I also am not satisfied with the communication improvements AWS proposes. I was fine with the frequency of status updates because it was clear that the EBS team was on top of it and didn't have much new to report. I would like to see improved responsiveness so we don't have to open a ticket before something shows up on the status page. But foremost I would like better content in the status updates. I'd like to be constructive, so I'll make it concrete. Here is some of what I would have liked to see (I naturally have to make some assumptions about what was concluded when within AWS):
- explicit mention that the initial network event was contained, status updates kept talking about "increased latencies", which made it unclear whether there was a general ongoing network issue
- clear statement that the outage revolved around EBS and noting the impact on launching servers from EBS images, but also stating that there was no impact on servers not using EBS
- clear statement that certain API calls were disabled instead of vaguely referring to "increased error rates affecting EBS CreateVolume API calls"

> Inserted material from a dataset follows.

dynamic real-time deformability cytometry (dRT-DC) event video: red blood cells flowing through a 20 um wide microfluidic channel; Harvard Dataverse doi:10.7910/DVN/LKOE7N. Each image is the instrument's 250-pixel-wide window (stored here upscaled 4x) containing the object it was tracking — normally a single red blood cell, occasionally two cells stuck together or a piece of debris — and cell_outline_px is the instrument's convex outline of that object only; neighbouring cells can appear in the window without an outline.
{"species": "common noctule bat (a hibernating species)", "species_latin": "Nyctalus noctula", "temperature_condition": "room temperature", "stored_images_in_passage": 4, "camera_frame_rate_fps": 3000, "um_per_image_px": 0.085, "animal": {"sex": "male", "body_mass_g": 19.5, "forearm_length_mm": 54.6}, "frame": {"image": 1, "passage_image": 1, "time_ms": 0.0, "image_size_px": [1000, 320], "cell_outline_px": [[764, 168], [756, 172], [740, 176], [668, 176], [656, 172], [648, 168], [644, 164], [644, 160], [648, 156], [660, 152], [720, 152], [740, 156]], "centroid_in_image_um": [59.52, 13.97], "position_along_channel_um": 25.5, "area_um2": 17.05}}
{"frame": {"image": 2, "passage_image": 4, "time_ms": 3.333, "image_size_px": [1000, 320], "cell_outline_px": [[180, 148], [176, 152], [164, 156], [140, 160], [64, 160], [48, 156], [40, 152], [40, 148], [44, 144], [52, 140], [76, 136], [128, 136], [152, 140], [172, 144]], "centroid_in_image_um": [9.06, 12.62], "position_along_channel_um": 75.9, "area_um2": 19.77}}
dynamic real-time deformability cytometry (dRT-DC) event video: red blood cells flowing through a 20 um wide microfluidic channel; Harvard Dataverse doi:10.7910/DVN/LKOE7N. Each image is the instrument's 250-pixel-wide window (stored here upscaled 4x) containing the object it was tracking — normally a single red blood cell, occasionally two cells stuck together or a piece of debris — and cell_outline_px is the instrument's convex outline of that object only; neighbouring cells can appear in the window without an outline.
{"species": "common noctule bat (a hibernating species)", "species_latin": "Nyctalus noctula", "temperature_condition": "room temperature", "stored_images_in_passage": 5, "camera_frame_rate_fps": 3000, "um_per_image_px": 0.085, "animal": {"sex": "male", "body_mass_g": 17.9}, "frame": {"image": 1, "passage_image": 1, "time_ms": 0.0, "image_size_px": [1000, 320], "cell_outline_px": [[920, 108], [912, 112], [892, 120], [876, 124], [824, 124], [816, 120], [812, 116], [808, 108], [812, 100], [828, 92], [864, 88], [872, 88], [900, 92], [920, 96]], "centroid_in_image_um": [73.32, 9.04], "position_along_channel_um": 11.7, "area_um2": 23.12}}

- timely reporting, e.g., the post mortem states "by 5:30 AM PDT, error rates and latencies again increased for EBS API calls across the Region" while the status updates only mentioned this at 7am
- the fact that the outage was due to failed EBS volumes as opposed to just connectivity or latency issues accessing the volumes was only reported at 8:54am, yet this is crucial piece of information
- the status updates never made it clear that EBS volumes continued to fail after the initial event, nor did they mention when this infection was halted
- the isolation of the other availability zones from the "affected one" was reported several hours after it was put in place
- it would have been useful to see some relative numbers, such as % of volumes deemed operational, % being recovered automatically soon, % slated for later manual recovery; best would have been emails to users with specific volume IDs
I'm sure that some of the items above weren't quite as obvious at the time and in the heat of the moment it's always difficult to determine what to say. But there is no question that the status updates were filled with vague terms, such as "increased latencies", "moderate increase in error rates", "affected availability zone", "a network event", etc. Perhaps foremost it's not until 8 hours after the onset of the outage that AWS made it clear that volumes in the affected zone weren't going to return to normal for hours to come. Up to that point it seemed that everything could return to normal any minute. This lack of clarity made it much harder for users to take the right decisions promptly.

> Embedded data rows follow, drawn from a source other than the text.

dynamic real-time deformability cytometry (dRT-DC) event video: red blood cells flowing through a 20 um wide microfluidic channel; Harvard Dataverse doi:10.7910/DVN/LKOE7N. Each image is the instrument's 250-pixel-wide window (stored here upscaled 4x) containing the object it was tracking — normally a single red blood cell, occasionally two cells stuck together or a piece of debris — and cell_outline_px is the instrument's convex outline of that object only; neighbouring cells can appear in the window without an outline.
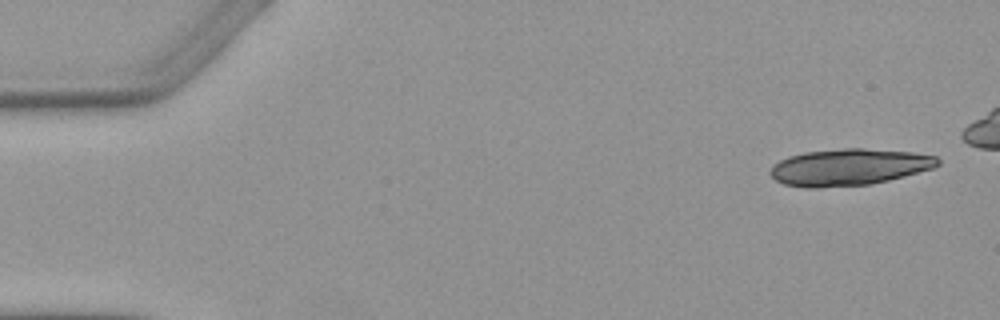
{"species": "Egyptian fruit bat (a non-hibernating species)", "species_latin": "Rousettus aegyptiacus", "temperature_condition": "warm", "stored_images_in_passage": 4, "camera_frame_rate_fps": 3000, "um_per_image_px": 0.085, "animal": {"sex": "female"}, "frame": {"image": 1, "passage_image": 1, "time_ms": 0.0, "image_size_px": [1000, 320], "cell_outline_px": [[940, 164], [932, 168], [904, 176], [872, 184], [820, 188], [804, 188], [784, 184], [776, 180], [768, 172], [772, 164], [788, 156], [804, 152], [844, 148], [864, 148], [912, 152], [936, 156], [940, 160]], "centroid_in_image_um": [72.13, 14.21], "position_along_channel_um": 12.9, "area_um2": 36.01}}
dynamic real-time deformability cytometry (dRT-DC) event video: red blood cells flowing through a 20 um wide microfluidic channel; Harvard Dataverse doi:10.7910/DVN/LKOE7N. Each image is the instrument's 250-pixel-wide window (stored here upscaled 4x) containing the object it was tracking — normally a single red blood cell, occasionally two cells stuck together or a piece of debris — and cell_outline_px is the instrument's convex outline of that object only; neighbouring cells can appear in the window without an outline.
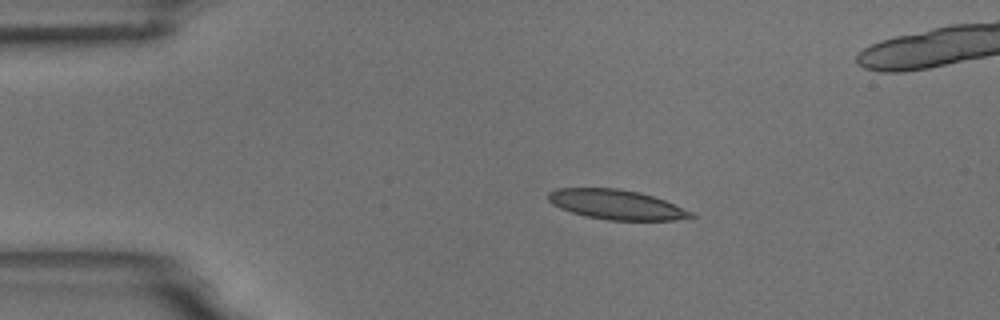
{"species": "common noctule bat (a hibernating species)", "species_latin": "Nyctalus noctula", "temperature_condition": "room temperature", "stored_images_in_passage": 5, "camera_frame_rate_fps": 3000, "um_per_image_px": 0.085, "animal": {"sex": "male", "body_mass_g": 18.8}, "frame": {"image": 1, "passage_image": 2, "time_ms": 1.333, "image_size_px": [1000, 320], "cell_outline_px": [[696, 216], [676, 220], [608, 220], [584, 216], [560, 208], [552, 204], [548, 200], [548, 192], [556, 188], [616, 188], [640, 192], [664, 200], [692, 212]], "centroid_in_image_um": [52.35, 17.39], "position_along_channel_um": 32.6, "area_um2": 24.62}}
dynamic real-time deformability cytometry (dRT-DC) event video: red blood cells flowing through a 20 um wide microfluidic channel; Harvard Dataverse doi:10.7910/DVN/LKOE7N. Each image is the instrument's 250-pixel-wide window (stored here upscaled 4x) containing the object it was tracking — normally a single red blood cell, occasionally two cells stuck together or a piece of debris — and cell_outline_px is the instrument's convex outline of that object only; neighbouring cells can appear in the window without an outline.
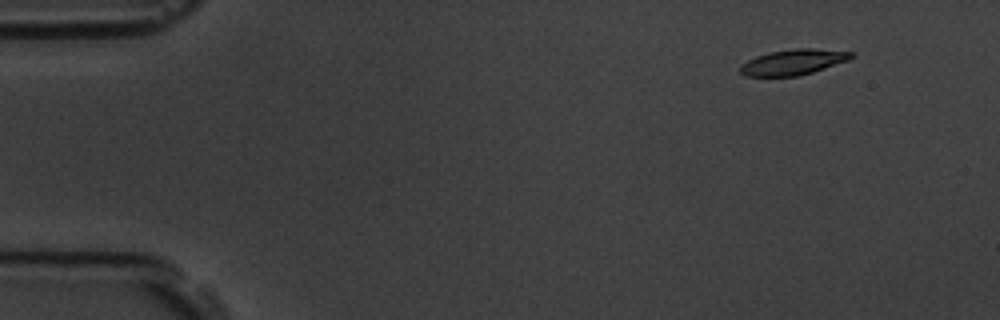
{"species": "common noctule bat (a hibernating species)", "species_latin": "Nyctalus noctula", "temperature_condition": "room temperature", "stored_images_in_passage": 5, "camera_frame_rate_fps": 3000, "um_per_image_px": 0.085, "animal": {"sex": "male", "body_mass_g": 19.5, "forearm_length_mm": 54.6}, "frame": {"image": 1, "passage_image": 2, "time_ms": 1.0, "image_size_px": [1000, 320], "cell_outline_px": [[852, 56], [848, 60], [800, 76], [744, 76], [740, 72], [740, 64], [756, 56], [768, 52], [792, 48], [812, 48], [852, 52]], "centroid_in_image_um": [67.37, 5.27], "position_along_channel_um": 17.6, "area_um2": 16.47}}
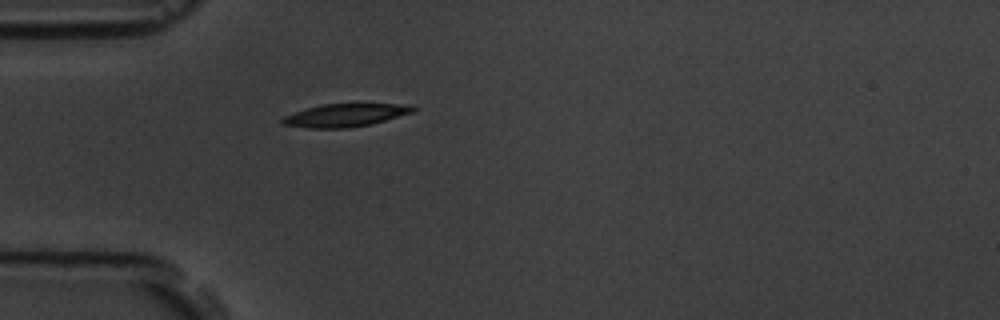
{"frame": {"image": 2, "passage_image": 5, "time_ms": 4.667, "image_size_px": [1000, 320], "cell_outline_px": [[416, 108], [412, 112], [384, 120], [368, 124], [348, 128], [308, 128], [284, 124], [280, 120], [284, 116], [308, 108], [324, 104], [412, 104]], "centroid_in_image_um": [29.35, 9.79], "position_along_channel_um": 55.7, "area_um2": 17.05}}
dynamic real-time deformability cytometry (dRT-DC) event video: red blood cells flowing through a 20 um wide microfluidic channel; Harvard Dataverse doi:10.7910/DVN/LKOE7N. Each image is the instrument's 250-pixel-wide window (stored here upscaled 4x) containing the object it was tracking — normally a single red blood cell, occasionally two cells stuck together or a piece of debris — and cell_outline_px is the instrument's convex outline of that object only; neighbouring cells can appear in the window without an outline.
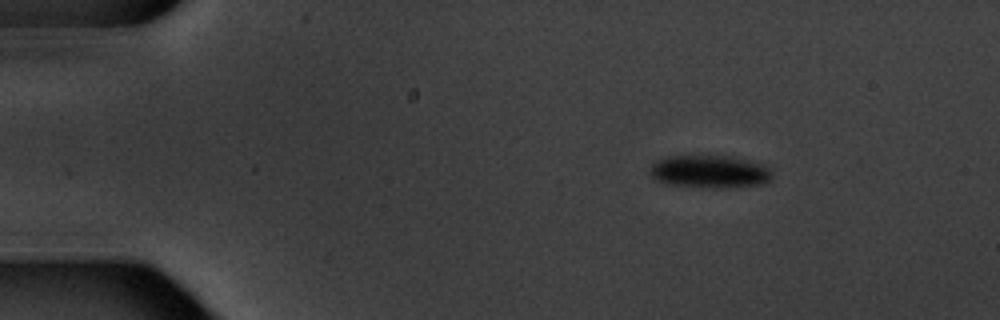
{"species": "common noctule bat (a hibernating species)", "species_latin": "Nyctalus noctula", "temperature_condition": "warm", "stored_images_in_passage": 4, "camera_frame_rate_fps": 3000, "um_per_image_px": 0.085, "animal": {"sex": "male", "body_mass_g": 20.1, "forearm_length_mm": 53.5}, "frame": {"image": 1, "passage_image": 1, "time_ms": 0.0, "image_size_px": [1000, 320], "cell_outline_px": [[768, 180], [760, 184], [724, 188], [712, 188], [668, 184], [652, 176], [648, 172], [652, 164], [656, 160], [668, 156], [732, 156], [764, 164], [768, 168]], "centroid_in_image_um": [60.27, 14.58], "position_along_channel_um": 24.7, "area_um2": 23.0}}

On the public reaction front, while I understand it, I'm still baffled by reporters stating that the loss of 0.07% of volumes as not recoverable is a fundamental problem. This is equivalent to complaining about users losing data because their RAID array failed (happens all the time from operator error to 6ft drop due to earthquake). Users that lost data and were not aware of the risk they were taking need to seriously reflect on what they're doing (and get help as appropriate).

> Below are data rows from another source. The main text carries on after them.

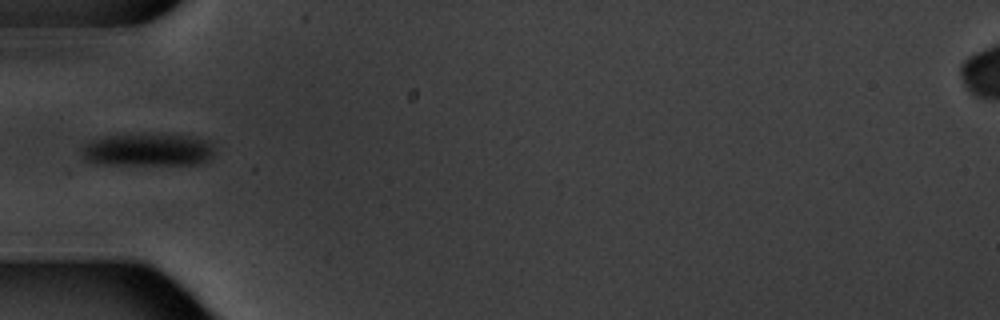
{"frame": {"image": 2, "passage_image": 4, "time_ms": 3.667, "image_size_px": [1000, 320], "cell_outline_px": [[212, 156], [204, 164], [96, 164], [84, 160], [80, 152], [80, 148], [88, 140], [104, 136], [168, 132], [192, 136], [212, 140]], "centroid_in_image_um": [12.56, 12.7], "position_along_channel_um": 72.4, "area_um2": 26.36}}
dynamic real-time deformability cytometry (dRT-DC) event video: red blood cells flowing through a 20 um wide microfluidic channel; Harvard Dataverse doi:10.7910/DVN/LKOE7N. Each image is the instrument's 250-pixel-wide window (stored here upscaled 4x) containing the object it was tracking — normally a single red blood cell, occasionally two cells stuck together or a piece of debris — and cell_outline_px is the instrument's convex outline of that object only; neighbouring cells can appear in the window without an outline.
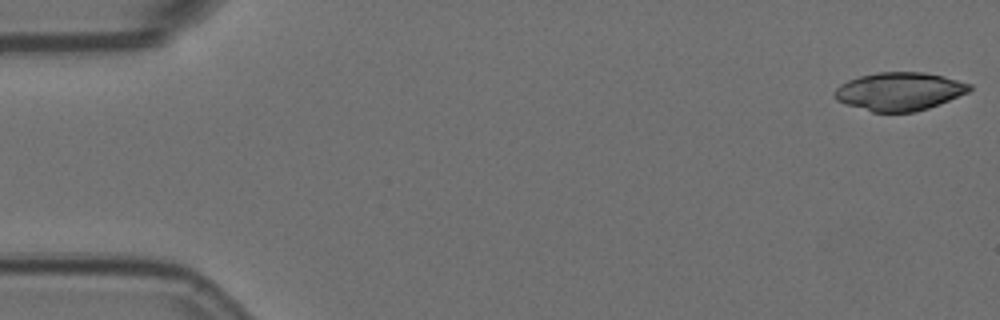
{"species": "Egyptian fruit bat (a non-hibernating species)", "species_latin": "Rousettus aegyptiacus", "temperature_condition": "room temperature", "stored_images_in_passage": 56, "camera_frame_rate_fps": 3000, "um_per_image_px": 0.085, "animal": {"sex": "female"}, "frame": {"image": 1, "passage_image": 1, "time_ms": 0.0, "image_size_px": [1000, 320], "cell_outline_px": [[972, 88], [968, 92], [928, 108], [916, 112], [872, 112], [836, 100], [832, 92], [840, 84], [848, 80], [860, 76], [880, 72], [924, 72], [972, 84]], "centroid_in_image_um": [76.42, 7.77], "position_along_channel_um": 8.6, "area_um2": 29.77}}
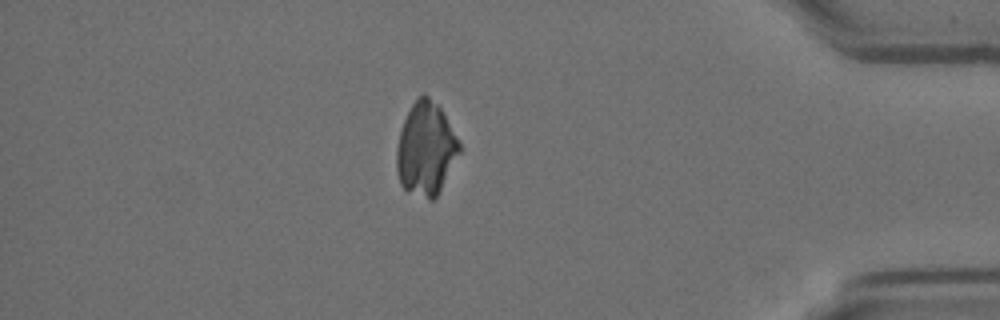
{"frame": {"image": 2, "passage_image": 48, "time_ms": 15.667, "image_size_px": [1000, 320], "cell_outline_px": [[460, 152], [436, 196], [432, 200], [428, 200], [404, 188], [400, 184], [396, 168], [396, 148], [400, 132], [404, 120], [412, 104], [424, 92], [440, 104], [460, 144]], "centroid_in_image_um": [36.19, 12.61], "position_along_channel_um": 399.0, "area_um2": 33.87}}
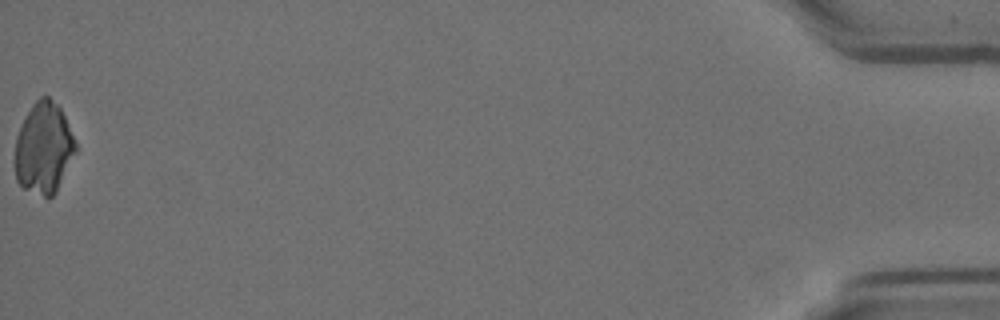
{"frame": {"image": 3, "passage_image": 56, "time_ms": 18.333, "image_size_px": [1000, 320], "cell_outline_px": [[76, 152], [56, 192], [48, 200], [24, 188], [16, 180], [12, 160], [16, 136], [32, 104], [40, 96], [48, 96], [60, 108], [64, 116], [76, 144]], "centroid_in_image_um": [3.67, 12.64], "position_along_channel_um": 431.5, "area_um2": 32.54}}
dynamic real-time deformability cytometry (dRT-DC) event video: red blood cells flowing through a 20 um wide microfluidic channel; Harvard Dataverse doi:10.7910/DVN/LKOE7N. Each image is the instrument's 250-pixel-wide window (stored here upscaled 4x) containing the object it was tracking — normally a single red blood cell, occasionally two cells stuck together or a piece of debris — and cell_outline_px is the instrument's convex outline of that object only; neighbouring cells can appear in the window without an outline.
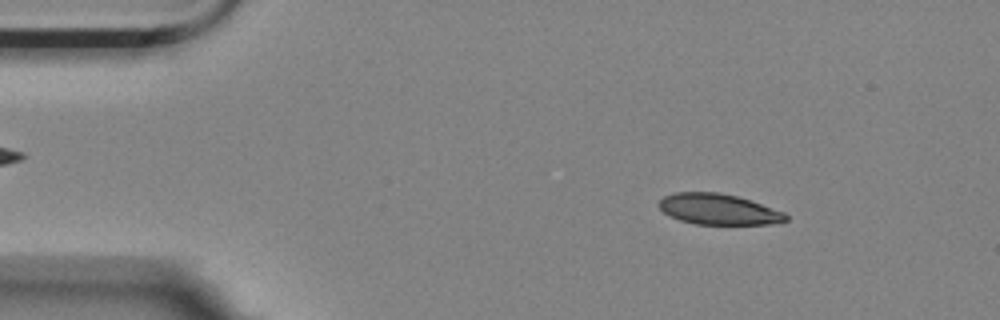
{"species": "Egyptian fruit bat (a non-hibernating species)", "species_latin": "Rousettus aegyptiacus", "temperature_condition": "room temperature", "stored_images_in_passage": 4, "camera_frame_rate_fps": 3000, "um_per_image_px": 0.085, "animal": {"sex": "female"}, "frame": {"image": 1, "passage_image": 2, "time_ms": 0.333, "image_size_px": [1000, 320], "cell_outline_px": [[788, 220], [768, 224], [696, 224], [680, 220], [664, 212], [656, 204], [664, 196], [676, 192], [720, 192], [736, 196], [784, 212], [788, 216]], "centroid_in_image_um": [61.04, 17.78], "position_along_channel_um": 24.0, "area_um2": 22.48}}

This episode provides a key lesson to all cloud companies regarding architecting to withstand failure, and communicating with customers when failures do occur. While RightScale got through the outage relatively unscathed, we are working to improve on both those fronts ourselves. And we intend to continue to work with customers to enable AWS as well as other providers with independent, best-practice solutions that are resilient and highly available.